• Source document
══════════════════════════════
Have to totally agree with Dave, Horst is hard to beat, have owned 8 of them and they have all been 99% trouble free.
I run my on loader arms and have not bent or broken anything. Trick is good operators
and don't overload them... I did run a belly mount system for a couple of winters and went
to loaders because of limited stacking abilities of belly mounts.

JD, sounds like you did well on that JD trade... Thumbs Up Thumbs Up if you take care of your equipment you can't loose much on a tractor, my last Kubota M-100 which I paid 45.000 used sold 4 yrs later with 600 more hrs on it for 43.000... thought I did well as it cost me nothing to operator and own for 4 years Thumbs Up

Goodluck with your decision.....


----------



## blizzardsnow (Feb 3, 2009)

I have been thinking of utilizing my farm tractors as well. I was concerned about the stress I would put on the loader arms, not to mention how long the whole setup would be... I would think one of my loaderless tractors would be a lot more nimble navigating islands and light poles. Or does it really matter much?


----------



## dfd9 (Aug 18, 2010)

JD Dave;1566238 said:


> Hard to beat a Horst Snowing and tractor. We really have had virtually no problems with our over the 6 years we've owned them. Been running Horst pushers since 2000 and for the money you can't beat the product. All of their blades use global quick tach which is the same as most modern farm loader. Having the same QT makes it very easy to move blades from harness to loader or if you need to float blades or bring them into the shop for sevice work all your blades have the same QT. Horst also has a parellel lift harness which is by far the best harness on the market. We have only had minor problems with the QT on them in over 10 years of use. Maybe my guys aren't as rough as others on things. We own around 12 Horst blades and I will have to think long and hard about buying any other product. We are also only an hour away from the factory and that is very hard ot beat. My dad started plowing with farm tractors 40 years ago and when you take price/reliability and speed into the picture a properly equipped tractor is near impossible to beat. I just traded a JD 7220 that we bought new in 2004 for $74,700.00. This particular tractor was used on the farm and snow and had 2300 hrs on it. They gave me 48,000 for it and allowed me to use it for the rest of this snow season. It has done 9 complete snow seasons since new and we have spent roughly 5k on maintenance and repairs since new. You can do the math and see for yourself if I made any money on that deal. Thumbs Up


Showoff.........
══════════════════════════════
• Record extracts
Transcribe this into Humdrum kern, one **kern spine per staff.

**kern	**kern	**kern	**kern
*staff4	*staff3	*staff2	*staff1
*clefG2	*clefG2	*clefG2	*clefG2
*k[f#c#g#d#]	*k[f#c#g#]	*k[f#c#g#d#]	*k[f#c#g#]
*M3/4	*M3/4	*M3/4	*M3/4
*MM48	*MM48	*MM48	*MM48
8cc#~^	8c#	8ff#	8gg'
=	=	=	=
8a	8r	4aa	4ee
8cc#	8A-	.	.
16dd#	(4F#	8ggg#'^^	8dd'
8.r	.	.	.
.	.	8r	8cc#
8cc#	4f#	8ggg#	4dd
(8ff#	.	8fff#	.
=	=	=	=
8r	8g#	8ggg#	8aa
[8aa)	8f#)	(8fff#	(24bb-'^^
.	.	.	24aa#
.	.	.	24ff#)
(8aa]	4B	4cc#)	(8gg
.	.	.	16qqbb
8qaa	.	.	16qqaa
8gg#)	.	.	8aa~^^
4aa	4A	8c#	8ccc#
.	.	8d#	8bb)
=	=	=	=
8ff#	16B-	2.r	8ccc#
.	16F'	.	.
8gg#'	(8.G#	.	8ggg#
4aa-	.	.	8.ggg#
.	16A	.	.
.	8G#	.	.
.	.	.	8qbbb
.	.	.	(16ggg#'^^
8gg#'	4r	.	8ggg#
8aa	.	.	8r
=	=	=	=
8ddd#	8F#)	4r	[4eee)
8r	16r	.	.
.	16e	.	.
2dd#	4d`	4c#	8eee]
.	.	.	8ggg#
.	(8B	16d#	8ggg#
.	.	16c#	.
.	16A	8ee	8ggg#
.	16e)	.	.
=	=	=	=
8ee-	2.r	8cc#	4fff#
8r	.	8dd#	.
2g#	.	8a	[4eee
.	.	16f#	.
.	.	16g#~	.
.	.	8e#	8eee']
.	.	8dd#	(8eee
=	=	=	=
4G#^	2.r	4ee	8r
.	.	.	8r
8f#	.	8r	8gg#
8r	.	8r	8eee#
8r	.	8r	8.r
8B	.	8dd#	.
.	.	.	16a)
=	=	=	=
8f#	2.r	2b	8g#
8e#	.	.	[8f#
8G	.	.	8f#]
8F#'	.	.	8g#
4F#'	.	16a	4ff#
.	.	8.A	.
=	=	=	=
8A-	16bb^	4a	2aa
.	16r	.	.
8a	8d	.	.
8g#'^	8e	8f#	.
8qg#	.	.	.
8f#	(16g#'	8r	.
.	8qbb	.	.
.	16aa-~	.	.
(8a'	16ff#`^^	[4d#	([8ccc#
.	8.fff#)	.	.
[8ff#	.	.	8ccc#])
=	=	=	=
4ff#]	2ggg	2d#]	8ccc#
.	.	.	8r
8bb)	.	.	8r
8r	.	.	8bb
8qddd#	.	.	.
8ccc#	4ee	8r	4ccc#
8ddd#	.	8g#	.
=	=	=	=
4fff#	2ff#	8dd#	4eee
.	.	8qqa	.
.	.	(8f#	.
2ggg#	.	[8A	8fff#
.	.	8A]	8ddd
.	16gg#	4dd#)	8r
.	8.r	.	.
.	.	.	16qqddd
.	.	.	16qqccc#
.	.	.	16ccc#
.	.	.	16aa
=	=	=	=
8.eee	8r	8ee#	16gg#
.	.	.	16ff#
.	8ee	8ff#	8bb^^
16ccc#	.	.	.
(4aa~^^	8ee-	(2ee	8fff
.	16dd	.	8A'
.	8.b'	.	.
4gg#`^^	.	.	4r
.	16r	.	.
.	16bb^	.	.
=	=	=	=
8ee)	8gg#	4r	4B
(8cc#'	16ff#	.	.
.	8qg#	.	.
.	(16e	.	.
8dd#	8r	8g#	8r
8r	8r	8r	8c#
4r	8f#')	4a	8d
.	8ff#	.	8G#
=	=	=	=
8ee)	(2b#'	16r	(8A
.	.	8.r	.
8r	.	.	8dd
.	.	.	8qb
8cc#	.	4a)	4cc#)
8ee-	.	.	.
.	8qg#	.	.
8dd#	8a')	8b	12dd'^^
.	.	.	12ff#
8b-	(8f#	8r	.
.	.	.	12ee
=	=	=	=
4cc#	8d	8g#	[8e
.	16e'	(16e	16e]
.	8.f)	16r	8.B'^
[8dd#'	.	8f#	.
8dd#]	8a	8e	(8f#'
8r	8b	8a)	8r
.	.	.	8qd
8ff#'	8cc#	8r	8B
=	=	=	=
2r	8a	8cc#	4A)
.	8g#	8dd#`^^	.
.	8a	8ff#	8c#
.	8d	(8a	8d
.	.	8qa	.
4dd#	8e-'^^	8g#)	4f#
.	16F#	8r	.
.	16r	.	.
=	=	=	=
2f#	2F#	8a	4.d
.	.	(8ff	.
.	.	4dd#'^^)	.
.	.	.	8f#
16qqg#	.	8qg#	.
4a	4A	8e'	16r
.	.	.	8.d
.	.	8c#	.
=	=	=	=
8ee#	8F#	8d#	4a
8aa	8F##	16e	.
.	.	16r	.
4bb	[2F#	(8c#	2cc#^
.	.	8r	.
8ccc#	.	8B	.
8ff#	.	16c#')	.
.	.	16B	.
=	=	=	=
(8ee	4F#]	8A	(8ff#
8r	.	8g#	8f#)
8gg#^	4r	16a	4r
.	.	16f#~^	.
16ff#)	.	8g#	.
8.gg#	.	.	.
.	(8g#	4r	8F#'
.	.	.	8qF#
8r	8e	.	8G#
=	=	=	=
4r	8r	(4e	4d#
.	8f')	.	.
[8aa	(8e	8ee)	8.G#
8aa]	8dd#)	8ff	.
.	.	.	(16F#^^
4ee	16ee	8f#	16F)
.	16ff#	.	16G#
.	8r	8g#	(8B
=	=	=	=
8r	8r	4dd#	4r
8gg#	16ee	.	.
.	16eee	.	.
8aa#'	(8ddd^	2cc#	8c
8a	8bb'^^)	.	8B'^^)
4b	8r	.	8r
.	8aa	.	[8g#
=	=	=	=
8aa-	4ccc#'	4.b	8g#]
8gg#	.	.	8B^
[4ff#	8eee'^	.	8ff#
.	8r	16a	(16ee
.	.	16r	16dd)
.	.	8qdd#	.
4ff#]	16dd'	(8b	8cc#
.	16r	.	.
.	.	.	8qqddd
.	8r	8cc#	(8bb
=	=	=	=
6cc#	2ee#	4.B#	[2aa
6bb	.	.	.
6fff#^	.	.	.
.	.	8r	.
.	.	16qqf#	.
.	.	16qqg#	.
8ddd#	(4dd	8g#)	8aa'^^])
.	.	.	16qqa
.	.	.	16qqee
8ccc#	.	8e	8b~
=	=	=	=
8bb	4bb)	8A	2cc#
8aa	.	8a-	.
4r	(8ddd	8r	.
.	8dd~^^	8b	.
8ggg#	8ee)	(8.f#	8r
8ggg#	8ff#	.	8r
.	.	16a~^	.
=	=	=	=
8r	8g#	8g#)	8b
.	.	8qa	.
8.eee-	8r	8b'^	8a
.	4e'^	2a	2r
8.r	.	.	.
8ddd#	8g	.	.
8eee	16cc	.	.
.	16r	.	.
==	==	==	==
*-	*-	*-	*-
══════════════════════════════
• Objectives
**a.** In the tractor plowing thread, duplicate the passage that begins at the words "I run my on" and stops after "(Feb 3, 2009)".
**b.** According to the tractor plowing thread, how much did JD Dave get for the JD 7220 he traded?

• Solutions to the problems
**a.**
I run my on loader arms and have not bent or broken anything. Trick is good operators
and don't overload them... I did run a belly mount system for a couple of winters and went
to loaders because of limited stacking abilities of belly mounts.

JD, sounds like you did well on that JD trade... Thumbs Up Thumbs Up if you take care of your equipment you can't loose much on a tractor, my last Kubota M-100 which I paid 45.000 used sold 4 yrs later with 600 more hrs on it for 43.000... thought I did well as it cost me nothing to operator and own for 4 years Thumbs Up

Goodluck with your decision.....


----------



## blizzardsnow (Feb 3, 2009)

**b.** 48,000